The policy problem is not how to increase manufacturing to 25 per cent of GDP. It is to develop enterprises that can absorb a large numbers of Indians in income-generating activities with avenues for continuing skill development.
* The production of more goods and services that Indian citizens can buy which will expand the domestic market. These will not be less quality: however, they must match customer needs at good price points. The core issue is not more or less trade, but how to build competitive enterprises in India.
Macroeconomists can explain conditions required for enterprises to ease their doing of business — that is, easy access to resources, low input costs, conducive exchange rates, etc. However, they cannot explain how enterprises build their internal competitiveness, which enterprises in developing countries must do in environments which are tougher than in industrially advanced countries.
Policy attention must shift to micro-economics — and specifically to ‘enterprise economics’. Within enterprises, the only force that aspires to improve its ability, and is a natural learner, is a human being — whether it is the entrepreneur who conceives of the enterprise or the humans within it. India must build its economic growth with its resources of human beings, and builders of organisations in India must learn how to nurture human energy.
India must build its economic growth with its resources of human beings, and builders of organisations in India must learn how to nurture human energy.
The development of competitive capabilities of enterprises in India is essential for increasing Indian exports and also for increasing the growth of the economy. It is vital for India’s strategic security too. Sadly, many commentators dismiss more self-reliance as ‘protectionism’.
They drag the policy debate back into an ideological rut — where ‘the clear stream of reason loses its way in the dreary desert sands of dead habit’, as Tagore lamented.
The resource factor
A smart competitive strategy, for a corporation or a nation, must build on the resource that the corporation or nation has more of it than others do. If a country has more petroleum resources than others, it makes sense for it to develop enterprises and technologies that use more petroleum. If a country has more human resources than others, its enterprises must build their competitiveness on the use of larger numbers of human beings. Moreover, they should use less capital if they have less of it than their competitors.
We must shift our attention to build a faster learning system to build a larger economy with more jobs and rising incomes.
Enterprise level strategies that employ more people will also fulfil national objectives. They will create more gainful employment for Indian citizens and increase their standards of living. And they will make India a more attractive market for all investors. India needs strong industry builders. JRD Tata said, “Whenever I have a dilemma, I ask first what will be good for India, and second what will be good for Tatas”. Government must make it easier for enterprises to do business in India — that is its job. However, it cannot happen overnight. Meanwhile, great builders of industries must improve the competitiveness of their enterprises by building their own capabilities, not pleading for more government support.

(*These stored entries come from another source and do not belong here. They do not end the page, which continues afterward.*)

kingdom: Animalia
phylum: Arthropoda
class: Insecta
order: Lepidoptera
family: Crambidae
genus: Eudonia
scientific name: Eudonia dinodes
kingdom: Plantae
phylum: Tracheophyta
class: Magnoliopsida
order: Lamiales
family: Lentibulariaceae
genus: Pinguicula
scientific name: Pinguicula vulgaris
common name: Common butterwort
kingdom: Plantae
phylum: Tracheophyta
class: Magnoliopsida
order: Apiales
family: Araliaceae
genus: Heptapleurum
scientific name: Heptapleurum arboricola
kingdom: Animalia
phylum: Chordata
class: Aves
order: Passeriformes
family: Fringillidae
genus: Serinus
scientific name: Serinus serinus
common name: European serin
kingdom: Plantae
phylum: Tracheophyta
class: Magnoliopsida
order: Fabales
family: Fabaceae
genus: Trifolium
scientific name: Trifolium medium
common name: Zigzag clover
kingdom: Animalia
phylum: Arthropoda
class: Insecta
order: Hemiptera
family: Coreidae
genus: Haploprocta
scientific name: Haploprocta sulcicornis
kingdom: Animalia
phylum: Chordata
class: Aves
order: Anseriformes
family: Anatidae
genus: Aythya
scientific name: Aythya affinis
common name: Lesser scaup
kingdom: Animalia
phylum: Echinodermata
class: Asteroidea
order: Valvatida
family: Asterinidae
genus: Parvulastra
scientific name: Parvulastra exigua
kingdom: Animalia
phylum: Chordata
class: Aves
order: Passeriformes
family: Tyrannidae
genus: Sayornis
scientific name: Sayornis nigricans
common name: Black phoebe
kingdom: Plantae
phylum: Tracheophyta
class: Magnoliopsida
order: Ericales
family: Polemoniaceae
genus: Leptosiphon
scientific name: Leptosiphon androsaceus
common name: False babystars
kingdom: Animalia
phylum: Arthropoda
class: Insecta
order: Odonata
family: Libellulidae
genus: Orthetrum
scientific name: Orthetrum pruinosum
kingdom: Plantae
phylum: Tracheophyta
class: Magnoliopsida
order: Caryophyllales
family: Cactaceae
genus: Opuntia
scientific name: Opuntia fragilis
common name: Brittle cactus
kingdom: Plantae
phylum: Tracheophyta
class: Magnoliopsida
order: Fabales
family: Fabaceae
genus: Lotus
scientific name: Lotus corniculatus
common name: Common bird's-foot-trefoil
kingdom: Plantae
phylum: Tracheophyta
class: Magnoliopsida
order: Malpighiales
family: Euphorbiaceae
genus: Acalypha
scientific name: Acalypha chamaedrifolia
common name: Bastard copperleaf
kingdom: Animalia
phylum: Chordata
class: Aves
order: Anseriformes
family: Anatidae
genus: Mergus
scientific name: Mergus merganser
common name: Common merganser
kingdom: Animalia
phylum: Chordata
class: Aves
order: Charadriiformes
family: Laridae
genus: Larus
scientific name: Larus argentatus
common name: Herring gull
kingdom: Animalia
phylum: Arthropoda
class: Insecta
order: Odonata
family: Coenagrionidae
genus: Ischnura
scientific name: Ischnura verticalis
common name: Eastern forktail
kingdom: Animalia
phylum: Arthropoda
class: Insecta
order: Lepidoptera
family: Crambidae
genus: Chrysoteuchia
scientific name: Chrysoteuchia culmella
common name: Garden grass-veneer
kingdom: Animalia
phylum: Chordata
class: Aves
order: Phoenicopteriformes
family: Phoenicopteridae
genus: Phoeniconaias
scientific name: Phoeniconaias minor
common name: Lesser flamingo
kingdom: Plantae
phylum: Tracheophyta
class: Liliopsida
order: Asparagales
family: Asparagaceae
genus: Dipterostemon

JF Kennedy said, “Ask not what the country can do for you, ask what you can do for the country”. Debates on manufacturing and jobs must shift from what policymakers, and their economic advisers, must do for industry, towards what industry must do for itself. Industrial development is a collaborative learning process between industry and policymakers. Time is running out. We must shift our attention to build a faster learning system to build a larger economy with more jobs and rising incomes.